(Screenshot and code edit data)
========

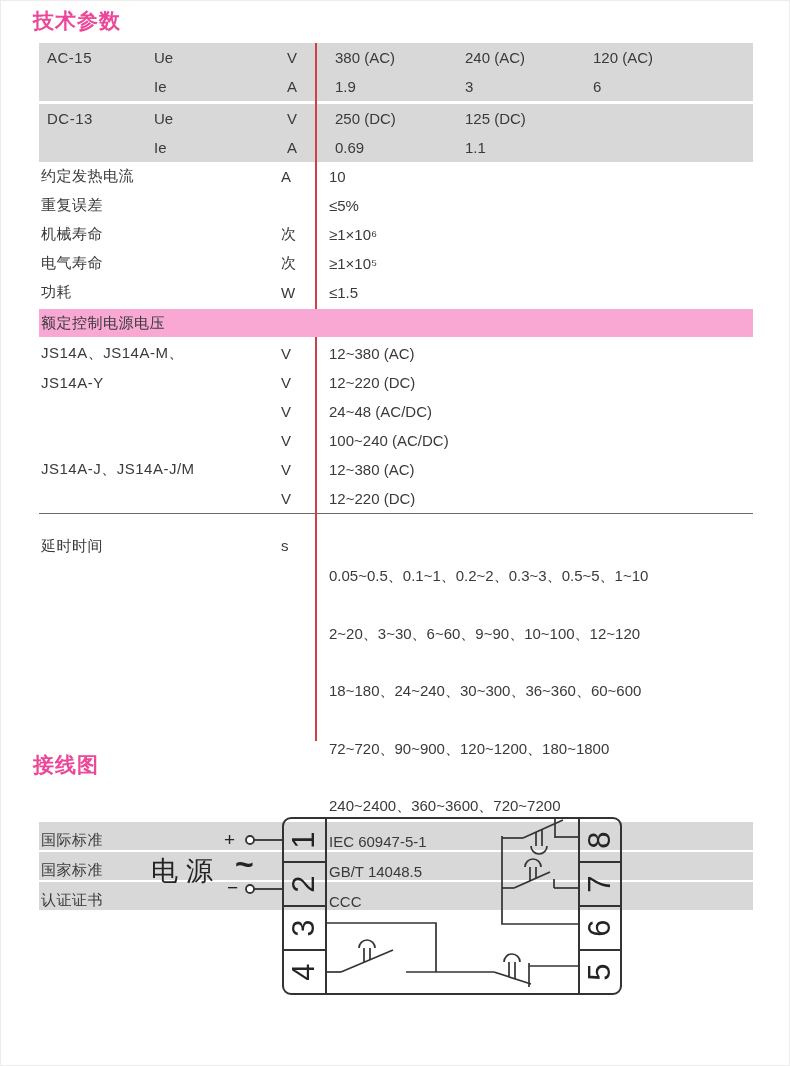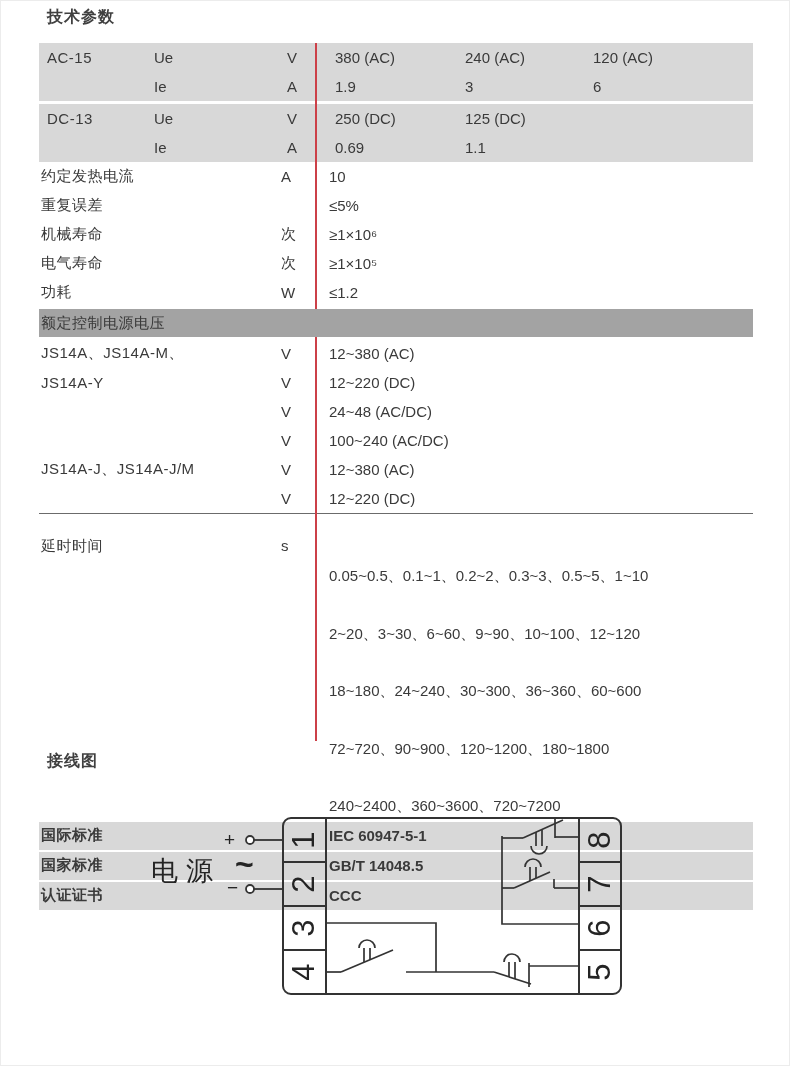--- a/index.html
+++ b/index.html
@@ -2,47 +2,47 @@
 <html><head>
 <meta charset="utf-8">
 <style>
   html,body { margin:0; padding:0; background:#fff; }
   .page {
     position:relative; width:790px; height:1066px; box-sizing:border-box;
     background:#ffffff; border:1px solid #ececec; overflow:hidden;
     font-family:"Liberation Sans","DejaVu Sans",sans-serif; color:#3a3a3a;
   }
   .sec-title {
-    position:absolute; left:46px; margin:0; font-size:16px; font-weight:bold;
-    color:#404040; letter-spacing:1px;
+    position:absolute; left:32px; margin:0; font-size:21px; font-weight:bold;
+    color:#ec4899; letter-spacing:1px;
   }
   #tech-title { top:6px; }
   #wiring-title { top:750px; }
 
   .spec-table { position:absolute; left:38px; top:42px; width:714px; font-size:15px; }
   .red-line { position:absolute; left:276px; top:0; width:2px; height:698px;
               background:#cc4048; z-index:1; }
   .t-row { display:flex; align-items:center; height:29px; }
   .block.gray { background:#d8d8d8; }
   .gap3 { height:3px; }
   .cl   { flex:none; width:107px; padding-left:8px; letter-spacing:0.5px; }
   .cs   { flex:none; width:133px; }
   .cu   { flex:none; width:48px; }
   .clw  { flex:none; width:240px; padding-left:2px; letter-spacing:0.5px; }
   .cv1  { flex:none; width:130px; }
   .cv2  { flex:none; width:128px; }
   .cv3  { flex:1; }
   .cvr  { flex:1; }
-  .band { position:relative; z-index:2; height:28px; margin:2px 0; background:#a3a3a3;
+  .band { position:relative; z-index:2; height:28px; margin:2px 0; background:#f9a8d4;
           display:flex; align-items:center; padding-left:2px; letter-spacing:0.5px; }
   .delay-block { display:flex; border-top:1px solid #6b6b6b; padding-top:18px; }
   .delay-lines { flex:1; }
   .delay-line { height:27.5px; line-height:27.5px; white-space:nowrap;margin-top:30px; }
   .delay-left { height:27.5px; line-height:27.5px; }
-  .std-row { margin-top:2px; height:28px; background:#d8d8d8; display:flex; align-items:center;font-weight:bold; }
+  .std-row { margin-top:2px; height:28px; background:#d8d8d8; display:flex; align-items:flex-end; }
 
   .diagram { position:absolute; left:130px; top:806px; width:520px; height:210px; }
   svg text { fill:#242424; }
 </style>
 </head>
 <body>
 
 <div class="page">
 
   <h2 class="sec-title" id="tech-title">技术参数</h2>
@@ -104,21 +104,21 @@
       <span class="cvr">≥1×10⁶</span>
     </div>
     <div class="t-row">
       <span class="clw">电气寿命</span>
       <span class="cu">次</span>
       <span class="cvr">≥1×10⁵</span>
     </div>
     <div class="t-row">
       <span class="clw">功耗</span>
       <span class="cu">W</span>
-      <span class="cvr">≤1.2</span>
+      <span class="cvr">≤1.5</span>
     </div>
 
     <div class="band">
       <span>额定控制电源电压</span>
     </div>
 
     <div class="t-row">
       <span class="clw">JS14A、JS14A-M、</span>
       <span class="cu">V</span>
       <span class="cvr">12~380 (AC)</span>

========

(Work task):
All entries above should be printed exactly, though without their pictures.

(Result of the task):
--- a/index.html
+++ b/index.html
@@ -2,47 +2,47 @@
 <html><head>
 <meta charset="utf-8">
 <style>
   html,body { margin:0; padding:0; background:#fff; }
   .page {
     position:relative; width:790px; height:1066px; box-sizing:border-box;
     background:#ffffff; border:1px solid #ececec; overflow:hidden;
     font-family:"Liberation Sans","DejaVu Sans",sans-serif; color:#3a3a3a;
   }
   .sec-title {
-    position:absolute; left:46px; margin:0; font-size:16px; font-weight:bold;
-    color:#404040; letter-spacing:1px;
+    position:absolute; left:32px; margin:0; font-size:21px; font-weight:bold;
+    color:#ec4899; letter-spacing:1px;
   }
   #tech-title { top:6px; }
   #wiring-title { top:750px; }
 
   .spec-table { position:absolute; left:38px; top:42px; width:714px; font-size:15px; }
   .red-line { position:absolute; left:276px; top:0; width:2px; height:698px;
               background:#cc4048; z-index:1; }
   .t-row { display:flex; align-items:center; height:29px; }
   .block.gray { background:#d8d8d8; }
   .gap3 { height:3px; }
   .cl   { flex:none; width:107px; padding-left:8px; letter-spacing:0.5px; }
   .cs   { flex:none; width:133px; }
   .cu   { flex:none; width:48px; }
   .clw  { flex:none; width:240px; padding-left:2px; letter-spacing:0.5px; }
   .cv1  { flex:none; width:130px; }
   .cv2  { flex:none; width:128px; }
   .cv3  { flex:1; }
   .cvr  { flex:1; }
-  .band { position:relative; z-index:2; height:28px; margin:2px 0; background:#a3a3a3;
+  .band { position:relative; z-index:2; height:28px; margin:2px 0; background:#f9a8d4;
           display:flex; align-items:center; padding-left:2px; letter-spacing:0.5px; }
   .delay-block { display:flex; border-top:1px solid #6b6b6b; padding-top:18px; }
   .delay-lines { flex:1; }
   .delay-line { height:27.5px; line-height:27.5px; white-space:nowrap;margin-top:30px; }
   .delay-left { height:27.5px; line-height:27.5px; }
-  .std-row { margin-top:2px; height:28px; background:#d8d8d8; display:flex; align-items:center;font-weight:bold; }
+  .std-row { margin-top:2px; height:28px; background:#d8d8d8; display:flex; align-items:flex-end; }
 
   .diagram { position:absolute; left:130px; top:806px; width:520px; height:210px; }
   svg text { fill:#242424; }
 </style>
 </head>
 <body>
 
 <div class="page">
 
   <h2 class="sec-title" id="tech-title">技术参数</h2>
@@ -104,21 +104,21 @@
       <span class="cvr">≥1×10⁶</span>
     </div>
     <div class="t-row">
       <span class="clw">电气寿命</span>
       <span class="cu">次</span>
       <span class="cvr">≥1×10⁵</span>
     </div>
     <div class="t-row">
       <span class="clw">功耗</span>
       <span class="cu">W</span>
-      <span class="cvr">≤1.2</span>
+      <span class="cvr">≤1.5</span>
     </div>
 
     <div class="band">
       <span>额定控制电源电压</span>
     </div>
 
     <div class="t-row">
       <span class="clw">JS14A、JS14A-M、</span>
       <span class="cu">V</span>
       <span class="cvr">12~380 (AC)</span>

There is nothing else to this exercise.